Monday, December 04, 2006

Some Thoughts on American Foreign Policy

With John Bolton finally leaving the office he despised (why did he ever take it in the first place, as he held the entire institution in contempt?), I want to reminisce about American foreign policy, at least since the end of the Second World War. First, I find it intgriguing that Kenneth Adelman would praise the Truman foreign policy team. After all, it was right-wingers who labeled Dean Acheson (as staunchly conservative a man as one could imagine) "Red Dean", and who, when Joe McCarthy went after Gen. George Marshall (as honorable and decent a human being who ever graced the Army uniform, and who, next to Acheson himself, was perhaps the greatest Secretary of State in the 20th century) piled on in scurillous personal attacks. Even Eisenhower didn't have the balls to stand up and defend his old chief.

The Republicans like to crow about how "tough" and "expert" their foreign policy advisors are. Let's run down a few of them, shall we? John Foster Dulles, of whom Winston Churchill said he was the only bull who carried around his own china shop. William Rogers was a cipher, purposely chosen to be useless so that Nixon and Kissinger could run foreign policy as they chose, and as a result destroyed American diplomatic credibility and gave us disastrous SALT agreements (see Seymour Hirsch's The Price of Power). All I will say is - Al Haig and Iran-Contra.

Adelman claimed the group around George W. Bush was as expert as Truman's advisors. Colin Powell was a figurehead, maladroit at the game of bureacratic in-fighting, a public spokesperson for views he reviled and policies he thought were wrong. Condoleeza Rice is not much better, and she has all but disappeared from the public stage recently.

The best foreign policy has always been driven by Democrats - McGeorge Bundy and George Ball, Zbigniew Brzezinski and Cyrun Vance, even Madleine Albright, for all her faults (and they were legion) was better by far than any of the Republicans mentioned. Yet, the Republicans still claim an expertise in foreign affiars, and the stenographic press, ignorant of history and blind to what they see around them, largely follows, echoing these same tired falsehoods. Why?

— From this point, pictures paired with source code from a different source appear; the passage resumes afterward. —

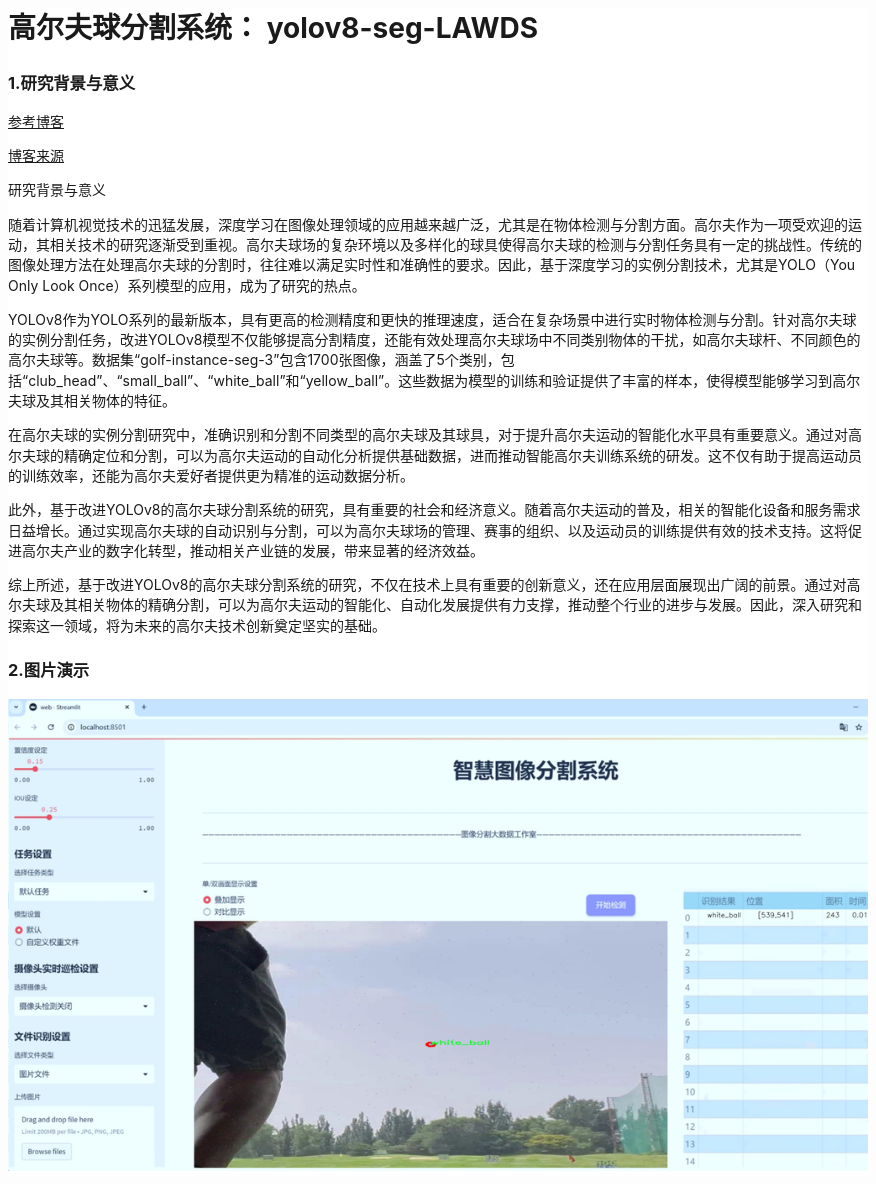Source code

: # 高尔夫球分割系统： yolov8-seg-LAWDS

### 1.研究背景与意义

[参考博客](https://gitee.com/YOLOv8_YOLOv11_Segmentation_Studio/projects)

[博客来源](https://kdocs.cn/l/cszuIiCKVNis)

研究背景与意义

随着计算机视觉技术的迅猛发展，深度学习在图像处理领域的应用越来越广泛，尤其是在物体检测与分割方面。高尔夫作为一项受欢迎的运动，其相关技术的研究逐渐受到重视。高尔夫球场的复杂环境以及多样化的球具使得高尔夫球的检测与分割任务具有一定的挑战性。传统的图像处理方法在处理高尔夫球的分割时，往往难以满足实时性和准确性的要求。因此，基于深度学习的实例分割技术，尤其是YOLO（You Only Look Once）系列模型的应用，成为了研究的热点。

YOLOv8作为YOLO系列的最新版本，具有更高的检测精度和更快的推理速度，适合在复杂场景中进行实时物体检测与分割。针对高尔夫球的实例分割任务，改进YOLOv8模型不仅能够提高分割精度，还能有效处理高尔夫球场中不同类别物体的干扰，如高尔夫球杆、不同颜色的高尔夫球等。数据集“golf-instance-seg-3”包含1700张图像，涵盖了5个类别，包括“club_head”、“small_ball”、“white_ball”和“yellow_ball”。这些数据为模型的训练和验证提供了丰富的样本，使得模型能够学习到高尔夫球及其相关物体的特征。

在高尔夫球的实例分割研究中，准确识别和分割不同类型的高尔夫球及其球具，对于提升高尔夫运动的智能化水平具有重要意义。通过对高尔夫球的精确定位和分割，可以为高尔夫运动的自动化分析提供基础数据，进而推动智能高尔夫训练系统的研发。这不仅有助于提高运动员的训练效率，还能为高尔夫爱好者提供更为精准的运动数据分析。

此外，基于改进YOLOv8的高尔夫球分割系统的研究，具有重要的社会和经济意义。随着高尔夫运动的普及，相关的智能化设备和服务需求日益增长。通过实现高尔夫球的自动识别与分割，可以为高尔夫球场的管理、赛事的组织、以及运动员的训练提供有效的技术支持。这将促进高尔夫产业的数字化转型，推动相关产业链的发展，带来显著的经济效益。

综上所述，基于改进YOLOv8的高尔夫球分割系统的研究，不仅在技术上具有重要的创新意义，还在应用层面展现出广阔的前景。通过对高尔夫球及其相关物体的精确分割，可以为高尔夫运动的智能化、自动化发展提供有力支撑，推动整个行业的进步与发展。因此，深入研究和探索这一领域，将为未来的高尔夫技术创新奠定坚实的基础。

### 2.图片演示

![1.png](1.png)
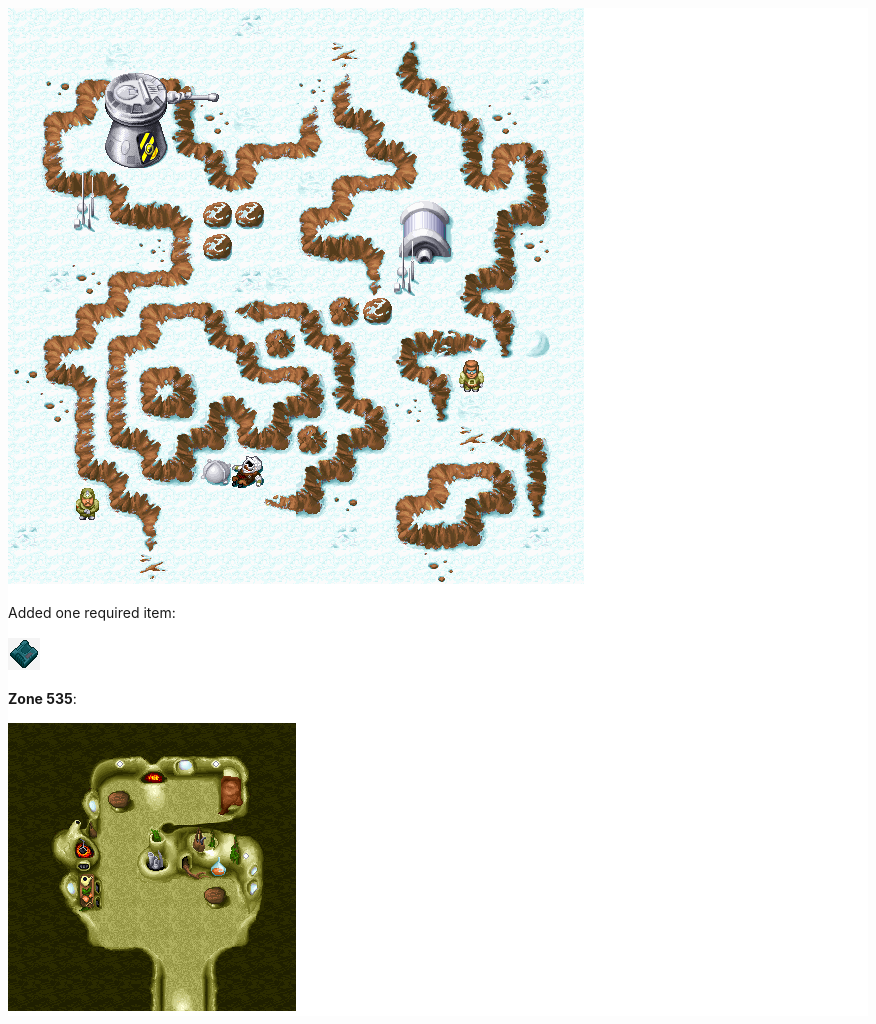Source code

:![](images/zones/demo/489.png)

Added one required item: 

![](images/tiles/demo/0449.png)

**Zone 535**:

![](images/zones/demo/535.png)
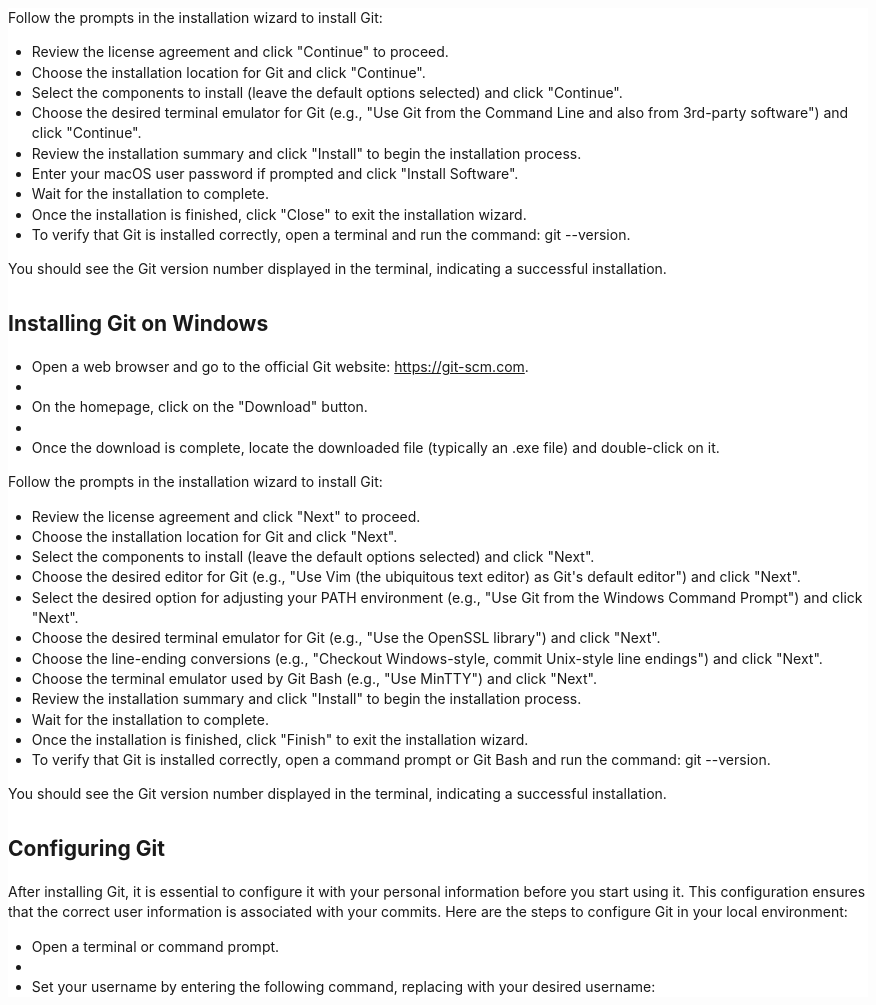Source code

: Follow the prompts in the installation wizard to install Git:

- Review the license agreement and click "Continue" to proceed.
- Choose the installation location for Git and click "Continue".
- Select the components to install (leave the default options selected) and click "Continue".
- Choose the desired terminal emulator for Git (e.g., "Use Git from the Command Line and also from 3rd-party software") and click "Continue".
- Review the installation summary and click "Install" to begin the installation process.
- Enter your macOS user password if prompted and click "Install Software".
- Wait for the installation to complete.
- Once the installation is finished, click "Close" to exit the installation wizard.
- To verify that Git is installed correctly, open a terminal and run the command: git --version.

You should see the Git version number displayed in the terminal, indicating a successful installation.

## Installing Git on Windows
- Open a web browser and go to the official Git website: https://git-scm.com.
- 
- On the homepage, click on the "Download" button.
- 
- Once the download is complete, locate the downloaded file (typically an .exe file) and double-click on it.

Follow the prompts in the installation wizard to install Git:

- Review the license agreement and click "Next" to proceed.
- Choose the installation location for Git and click "Next".
- Select the components to install (leave the default options selected) and click "Next".
- Choose the desired editor for Git (e.g., "Use Vim (the ubiquitous text editor) as Git's default editor") and click "Next".
- Select the desired option for adjusting your PATH environment (e.g., "Use Git from the Windows Command Prompt") and click "Next".
- Choose the desired terminal emulator for Git (e.g., "Use the OpenSSL library") and click "Next".
- Choose the line-ending conversions (e.g., "Checkout Windows-style, commit Unix-style line endings") and click "Next".
- Choose the terminal emulator used by Git Bash (e.g., "Use MinTTY") and click "Next".
- Review the installation summary and click "Install" to begin the installation process.
- Wait for the installation to complete.
- Once the installation is finished, click "Finish" to exit the installation wizard.
- To verify that Git is installed correctly, open a command prompt or Git Bash and run the command: git --version.

You should see the Git version number displayed in the terminal, indicating a successful installation.

## Configuring Git

After installing Git, it is essential to configure it with your personal information before you start using it. This configuration ensures that the correct user information is associated with your commits. Here are the steps to configure Git in your local environment:

- Open a terminal or command prompt.
- 
- Set your username by entering the following command, replacing <your-username> with your desired username:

Of all the post-war figures here, Kissinger in many ways is prototypical. Wanting to be tough and realistic (in all senses of the word), his ego was no match for his intellect or abilities. He wanted to be Tallyrand and Stalin (if you read his book Diplomacy there is an obvious man-crush for the Soviet leader, which should tell one all one needs to know about Kissinger), but he practiced foreign policy in a country that tries to be open and discuss its policy, even its foreign policy. The idea that politics stops at the water's edge has never been true in American politics, and is only fostered by those who do not want discussion of foreign affairs. Kissinger was a failure not only because he lacked the ability to be either as clever or as ruthless as those with whom he dealt; he failed because, in a democracy, we all get to figure it out as ew go along. The long string of Republican disasters that followed are only a coda to the authoritarianism Kissinger tried to emulate.

I realize this is all controversial, but I have never been comfortable with Bolton sitting in the chiar once held by Eleanor Roosevelt, Adlai Stevenson, and Daniel Patrick Moynihan (I know Noam Chomsky doesn't like him for selling out East Timor). They were giants. Bolton is a smudge on the pages of American diplomatic history. Personally, I hope he writes his memoirs; I can't imagine anything more funny or ridiculously sophomoric than a person whose whole intellectual and professional career has been spent bashing the UN, then turning around and trying to defend his miserable tenure there. The contortions alone should be worth reading.